GIVEN ENTRIES: Begin

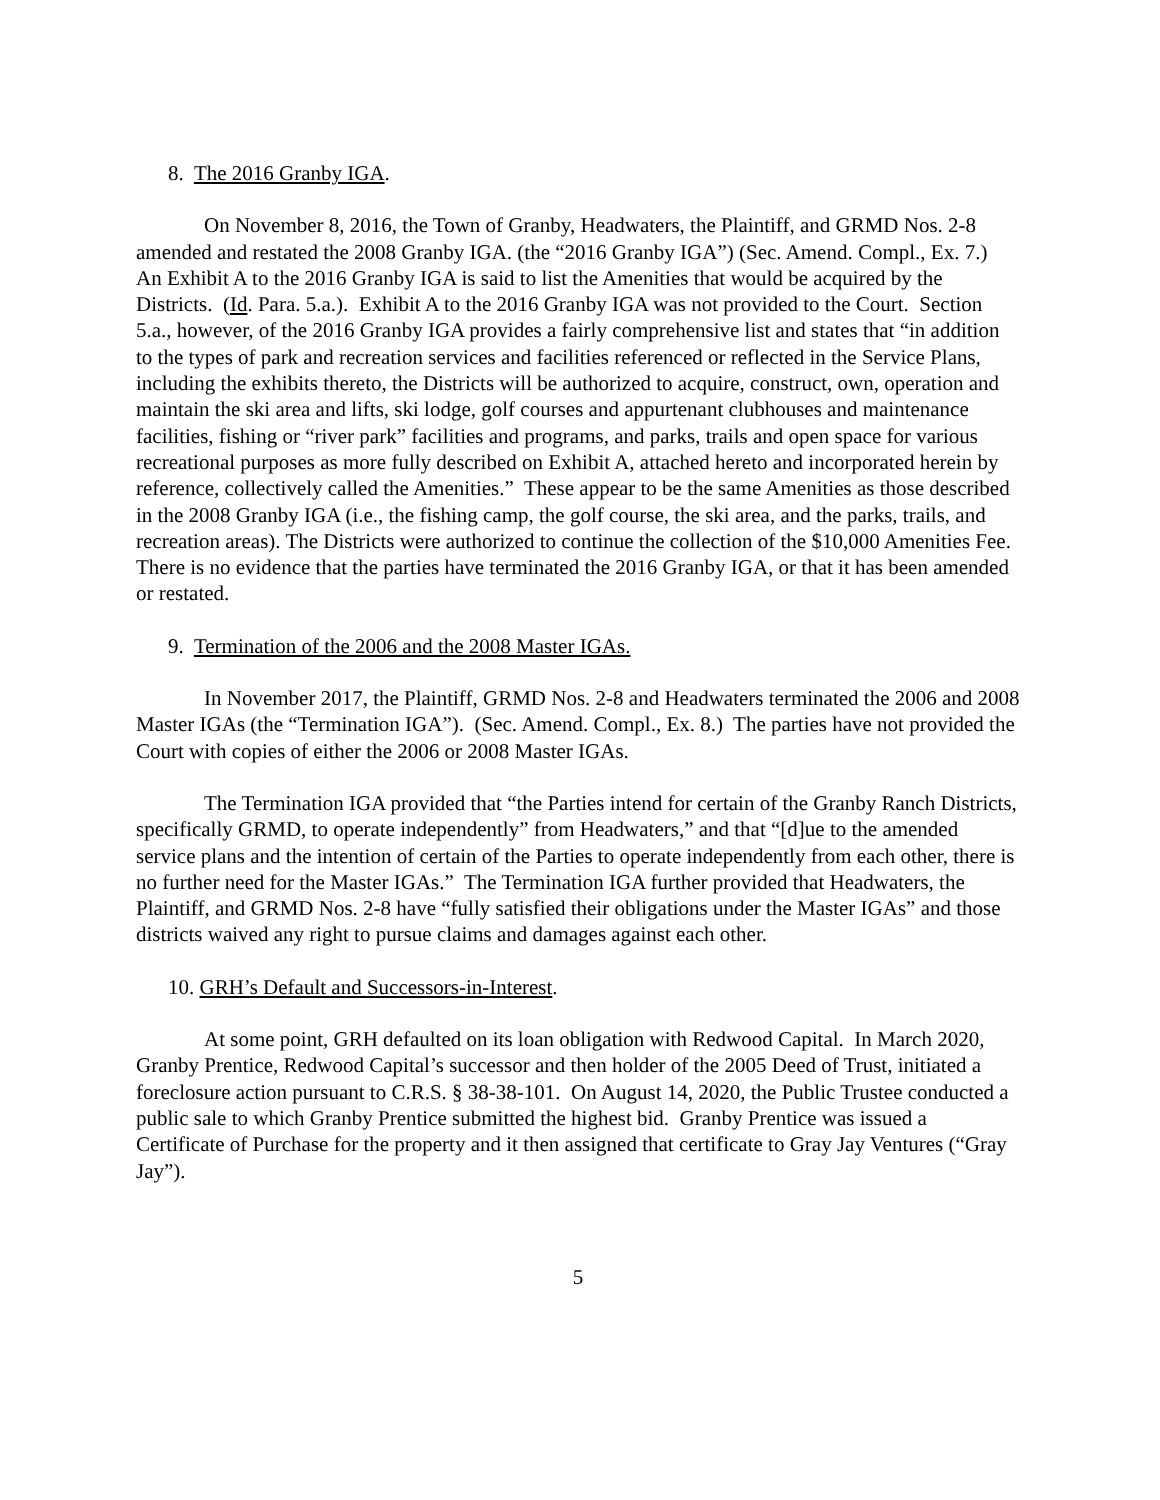8. The 2016 Granby IGA.
On November 8, 2016, the Town of Granby, Headwaters, the Plaintiff, and GRMD Nos. 2-8 amended and restated the 2008 Granby IGA. (the “2016 Granby IGA”) (Sec. Amend. Compl., Ex. 7.) An Exhibit A to the 2016 Granby IGA is said to list the Amenities that would be acquired by the Districts. (Id. Para. 5.a.). Exhibit A to the 2016 Granby IGA was not provided to the Court. Section 5.a., however, of the 2016 Granby IGA provides a fairly comprehensive list and states that “in addition to the types of park and recreation services and facilities referenced or reflected in the Service Plans, including the exhibits thereto, the Districts will be authorized to acquire, construct, own, operation and maintain the ski area and lifts, ski lodge, golf courses and appurtenant clubhouses and maintenance facilities, fishing or “river park” facilities and programs, and parks, trails and open space for various recreational purposes as more fully described on Exhibit A, attached hereto and incorporated herein by reference, collectively called the Amenities.” These appear to be the same Amenities as those described in the 2008 Granby IGA (i.e., the fishing camp, the golf course, the ski area, and the parks, trails, and recreation areas). The Districts were authorized to continue the collection of the $10,000 Amenities Fee. There is no evidence that the parties have terminated the 2016 Granby IGA, or that it has been amended or restated.
9. Termination of the 2006 and the 2008 Master IGAs.
In November 2017, the Plaintiff, GRMD Nos. 2-8 and Headwaters terminated the 2006 and 2008 Master IGAs (the “Termination IGA”). (Sec. Amend. Compl., Ex. 8.) The parties have not provided the Court with copies of either the 2006 or 2008 Master IGAs.
The Termination IGA provided that “the Parties intend for certain of the Granby Ranch Districts, specifically GRMD, to operate independently” from Headwaters,” and that “[d]ue to the amended service plans and the intention of certain of the Parties to operate independently from each other, there is no further need for the Master IGAs.” The Termination IGA further provided that Headwaters, the Plaintiff, and GRMD Nos. 2-8 have “fully satisfied their obligations under the Master IGAs” and those districts waived any right to pursue claims and damages against each other.
10. GRH’s Default and Successors-in-Interest.
At some point, GRH defaulted on its loan obligation with Redwood Capital. In March 2020, Granby Prentice, Redwood Capital’s successor and then holder of the 2005 Deed of Trust, initiated a foreclosure action pursuant to C.R.S. § 38-38-101. On August 14, 2020, the Public Trustee conducted a public sale to which Granby Prentice submitted the highest bid. Granby Prentice was issued a Certificate of Purchase for the property and it then assigned that certificate to Gray Jay Ventures (“Gray Jay”).
5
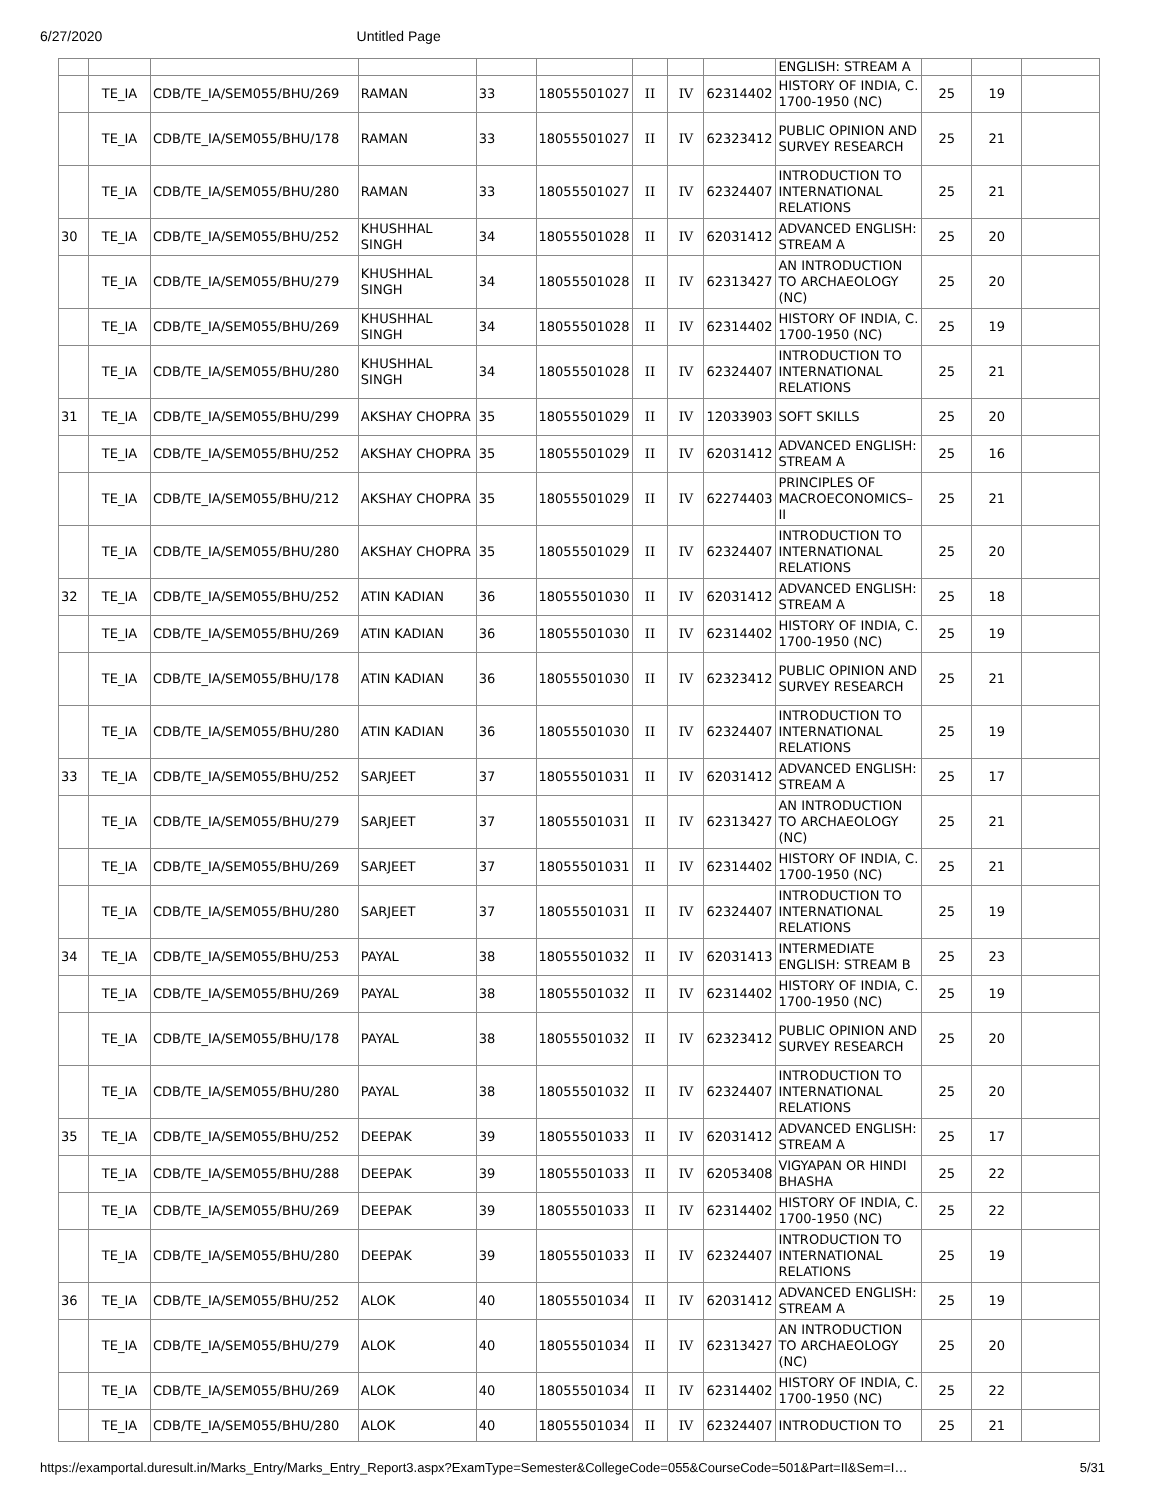6/27/2020 Untitled Page
| | | | | | | | | | ENGLISH: STREAM A | | | |
| | TE_IA | CDB/TE_IA/SEM055/BHU/269 | RAMAN | 33 | 18055501027 | II | IV | 62314402 | HISTORY OF INDIA, C. 1700-1950 (NC) | 25 | 19 | |
| | TE_IA | CDB/TE_IA/SEM055/BHU/178 | RAMAN | 33 | 18055501027 | II | IV | 62323412 | PUBLIC OPINION AND SURVEY RESEARCH | 25 | 21 | |
| | TE_IA | CDB/TE_IA/SEM055/BHU/280 | RAMAN | 33 | 18055501027 | II | IV | 62324407 | INTRODUCTION TO INTERNATIONAL RELATIONS | 25 | 21 | |
| 30 | TE_IA | CDB/TE_IA/SEM055/BHU/252 | KHUSHHAL SINGH | 34 | 18055501028 | II | IV | 62031412 | ADVANCED ENGLISH: STREAM A | 25 | 20 | |
| | TE_IA | CDB/TE_IA/SEM055/BHU/279 | KHUSHHAL SINGH | 34 | 18055501028 | II | IV | 62313427 | AN INTRODUCTION TO ARCHAEOLOGY (NC) | 25 | 20 | |
| | TE_IA | CDB/TE_IA/SEM055/BHU/269 | KHUSHHAL SINGH | 34 | 18055501028 | II | IV | 62314402 | HISTORY OF INDIA, C. 1700-1950 (NC) | 25 | 19 | |
| | TE_IA | CDB/TE_IA/SEM055/BHU/280 | KHUSHHAL SINGH | 34 | 18055501028 | II | IV | 62324407 | INTRODUCTION TO INTERNATIONAL RELATIONS | 25 | 21 | |
| 31 | TE_IA | CDB/TE_IA/SEM055/BHU/299 | AKSHAY CHOPRA | 35 | 18055501029 | II | IV | 12033903 | SOFT SKILLS | 25 | 20 | |
| | TE_IA | CDB/TE_IA/SEM055/BHU/252 | AKSHAY CHOPRA | 35 | 18055501029 | II | IV | 62031412 | ADVANCED ENGLISH: STREAM A | 25 | 16 | |
| | TE_IA | CDB/TE_IA/SEM055/BHU/212 | AKSHAY CHOPRA | 35 | 18055501029 | II | IV | 62274403 | PRINCIPLES OF MACROECONOMICS–II | 25 | 21 | |
| | TE_IA | CDB/TE_IA/SEM055/BHU/280 | AKSHAY CHOPRA | 35 | 18055501029 | II | IV | 62324407 | INTRODUCTION TO INTERNATIONAL RELATIONS | 25 | 20 | |
| 32 | TE_IA | CDB/TE_IA/SEM055/BHU/252 | ATIN KADIAN | 36 | 18055501030 | II | IV | 62031412 | ADVANCED ENGLISH: STREAM A | 25 | 18 | |
| | TE_IA | CDB/TE_IA/SEM055/BHU/269 | ATIN KADIAN | 36 | 18055501030 | II | IV | 62314402 | HISTORY OF INDIA, C. 1700-1950 (NC) | 25 | 19 | |
| | TE_IA | CDB/TE_IA/SEM055/BHU/178 | ATIN KADIAN | 36 | 18055501030 | II | IV | 62323412 | PUBLIC OPINION AND SURVEY RESEARCH | 25 | 21 | |
| | TE_IA | CDB/TE_IA/SEM055/BHU/280 | ATIN KADIAN | 36 | 18055501030 | II | IV | 62324407 | INTRODUCTION TO INTERNATIONAL RELATIONS | 25 | 19 | |
| 33 | TE_IA | CDB/TE_IA/SEM055/BHU/252 | SARJEET | 37 | 18055501031 | II | IV | 62031412 | ADVANCED ENGLISH: STREAM A | 25 | 17 | |
| | TE_IA | CDB/TE_IA/SEM055/BHU/279 | SARJEET | 37 | 18055501031 | II | IV | 62313427 | AN INTRODUCTION TO ARCHAEOLOGY (NC) | 25 | 21 | |
| | TE_IA | CDB/TE_IA/SEM055/BHU/269 | SARJEET | 37 | 18055501031 | II | IV | 62314402 | HISTORY OF INDIA, C. 1700-1950 (NC) | 25 | 21 | |
| | TE_IA | CDB/TE_IA/SEM055/BHU/280 | SARJEET | 37 | 18055501031 | II | IV | 62324407 | INTRODUCTION TO INTERNATIONAL RELATIONS | 25 | 19 | |
| 34 | TE_IA | CDB/TE_IA/SEM055/BHU/253 | PAYAL | 38 | 18055501032 | II | IV | 62031413 | INTERMEDIATE ENGLISH: STREAM B | 25 | 23 | |
| | TE_IA | CDB/TE_IA/SEM055/BHU/269 | PAYAL | 38 | 18055501032 | II | IV | 62314402 | HISTORY OF INDIA, C. 1700-1950 (NC) | 25 | 19 | |
| | TE_IA | CDB/TE_IA/SEM055/BHU/178 | PAYAL | 38 | 18055501032 | II | IV | 62323412 | PUBLIC OPINION AND SURVEY RESEARCH | 25 | 20 | |
| | TE_IA | CDB/TE_IA/SEM055/BHU/280 | PAYAL | 38 | 18055501032 | II | IV | 62324407 | INTRODUCTION TO INTERNATIONAL RELATIONS | 25 | 20 | |
| 35 | TE_IA | CDB/TE_IA/SEM055/BHU/252 | DEEPAK | 39 | 18055501033 | II | IV | 62031412 | ADVANCED ENGLISH: STREAM A | 25 | 17 | |
| | TE_IA | CDB/TE_IA/SEM055/BHU/288 | DEEPAK | 39 | 18055501033 | II | IV | 62053408 | VIGYAPAN OR HINDI BHASHA | 25 | 22 | |
| | TE_IA | CDB/TE_IA/SEM055/BHU/269 | DEEPAK | 39 | 18055501033 | II | IV | 62314402 | HISTORY OF INDIA, C. 1700-1950 (NC) | 25 | 22 | |
| | TE_IA | CDB/TE_IA/SEM055/BHU/280 | DEEPAK | 39 | 18055501033 | II | IV | 62324407 | INTRODUCTION TO INTERNATIONAL RELATIONS | 25 | 19 | |
| 36 | TE_IA | CDB/TE_IA/SEM055/BHU/252 | ALOK | 40 | 18055501034 | II | IV | 62031412 | ADVANCED ENGLISH: STREAM A | 25 | 19 | |
| | TE_IA | CDB/TE_IA/SEM055/BHU/279 | ALOK | 40 | 18055501034 | II | IV | 62313427 | AN INTRODUCTION TO ARCHAEOLOGY (NC) | 25 | 20 | |
| | TE_IA | CDB/TE_IA/SEM055/BHU/269 | ALOK | 40 | 18055501034 | II | IV | 62314402 | HISTORY OF INDIA, C. 1700-1950 (NC) | 25 | 22 | |
| | TE_IA | CDB/TE_IA/SEM055/BHU/280 | ALOK | 40 | 18055501034 | II | IV | 62324407 | INTRODUCTION TO | 25 | 21 | |
https://examportal.duresult.in/Marks_Entry/Marks_Entry_Report3.aspx?ExamType=Semester&CollegeCode=055&CourseCode=501&Part=II&Sem=I… 5/31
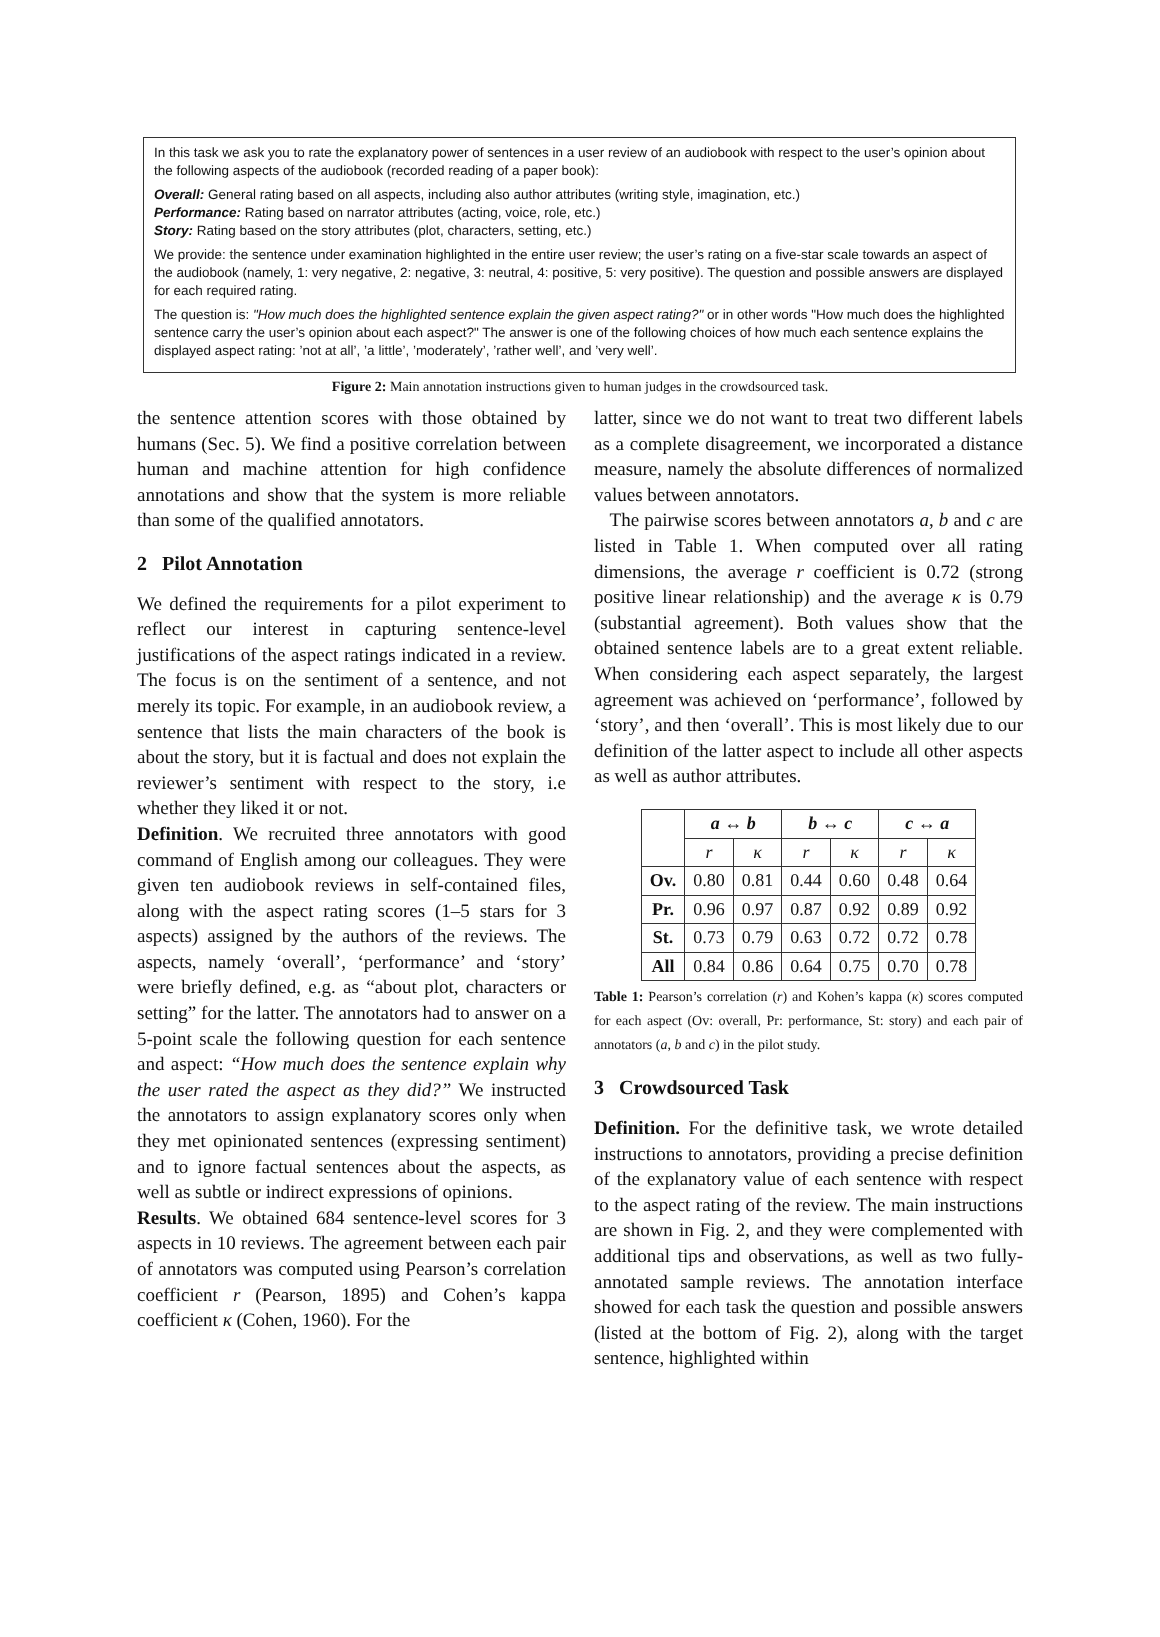In this task we ask you to rate the explanatory power of sentences in a user review of an audiobook with respect to the user’s opinion about the following aspects of the audiobook (recorded reading of a paper book):
Overall: General rating based on all aspects, including also author attributes (writing style, imagination, etc.)
Performance: Rating based on narrator attributes (acting, voice, role, etc.)
Story: Rating based on the story attributes (plot, characters, setting, etc.)
We provide: the sentence under examination highlighted in the entire user review; the user’s rating on a five-star scale towards an aspect of the audiobook (namely, 1: very negative, 2: negative, 3: neutral, 4: positive, 5: very positive). The question and possible answers are displayed for each required rating.
The question is: "How much does the highlighted sentence explain the given aspect rating?" or in other words "How much does the highlighted sentence carry the user’s opinion about each aspect?" The answer is one of the following choices of how much each sentence explains the displayed aspect rating: ’not at all’, ’a little’, ’moderately’, ’rather well’, and ’very well’.
Figure 2: Main annotation instructions given to human judges in the crowdsourced task.
the sentence attention scores with those obtained by humans (Sec. 5). We find a positive correlation between human and machine attention for high confidence annotations and show that the system is more reliable than some of the qualified annotators.
2 Pilot Annotation
We defined the requirements for a pilot experiment to reflect our interest in capturing sentence-level justifications of the aspect ratings indicated in a review. The focus is on the sentiment of a sentence, and not merely its topic. For example, in an audiobook review, a sentence that lists the main characters of the book is about the story, but it is factual and does not explain the reviewer’s sentiment with respect to the story, i.e whether they liked it or not.
Definition. We recruited three annotators with good command of English among our colleagues. They were given ten audiobook reviews in self-contained files, along with the aspect rating scores (1–5 stars for 3 aspects) assigned by the authors of the reviews. The aspects, namely ‘overall’, ‘performance’ and ‘story’ were briefly defined, e.g. as “about plot, characters or setting” for the latter. The annotators had to answer on a 5-point scale the following question for each sentence and aspect: “How much does the sentence explain why the user rated the aspect as they did?” We instructed the annotators to assign explanatory scores only when they met opinionated sentences (expressing sentiment) and to ignore factual sentences about the aspects, as well as subtle or indirect expressions of opinions.
Results. We obtained 684 sentence-level scores for 3 aspects in 10 reviews. The agreement between each pair of annotators was computed using Pearson’s correlation coefficient r (Pearson, 1895) and Cohen’s kappa coefficient κ (Cohen, 1960). For the
latter, since we do not want to treat two different labels as a complete disagreement, we incorporated a distance measure, namely the absolute differences of normalized values between annotators.
The pairwise scores between annotators a, b and c are listed in Table 1. When computed over all rating dimensions, the average r coefficient is 0.72 (strong positive linear relationship) and the average κ is 0.79 (substantial agreement). Both values show that the obtained sentence labels are to a great extent reliable. When considering each aspect separately, the largest agreement was achieved on ‘performance’, followed by ‘story’, and then ‘overall’. This is most likely due to our definition of the latter aspect to include all other aspects as well as author attributes.
| | a ↔ b | | b ↔ c | | c ↔ a | |
| --- | --- | --- | --- | --- | --- | --- |
| | r | κ | r | κ | r | κ |
| Ov. | 0.80 | 0.81 | 0.44 | 0.60 | 0.48 | 0.64 |
| Pr. | 0.96 | 0.97 | 0.87 | 0.92 | 0.89 | 0.92 |
| St. | 0.73 | 0.79 | 0.63 | 0.72 | 0.72 | 0.78 |
| All | 0.84 | 0.86 | 0.64 | 0.75 | 0.70 | 0.78 |
Table 1: Pearson’s correlation (r) and Kohen’s kappa (κ) scores computed for each aspect (Ov: overall, Pr: performance, St: story) and each pair of annotators (a, b and c) in the pilot study.
3 Crowdsourced Task
Definition. For the definitive task, we wrote detailed instructions to annotators, providing a precise definition of the explanatory value of each sentence with respect to the aspect rating of the review. The main instructions are shown in Fig. 2, and they were complemented with additional tips and observations, as well as two fully-annotated sample reviews. The annotation interface showed for each task the question and possible answers (listed at the bottom of Fig. 2), along with the target sentence, highlighted within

GIVEN ENTRIES: End

TASK REQUIREMENTS ->
Return each line in the records that holds the string "Pearson".

EXPECTED ANSWER ->
Results. We obtained 684 sentence-level scores for 3 aspects in 10 reviews. The agreement between each pair of annotators was computed using Pearson’s correlation coefficient r (Pearson, 1895) and Cohen’s kappa coefficient κ (Cohen, 1960). For the
Table 1: Pearson’s correlation (r) and Kohen’s kappa (κ) scores computed for each aspect (Ov: overall, Pr: performance, St: story) and each pair of annotators (a, b and c) in the pilot study.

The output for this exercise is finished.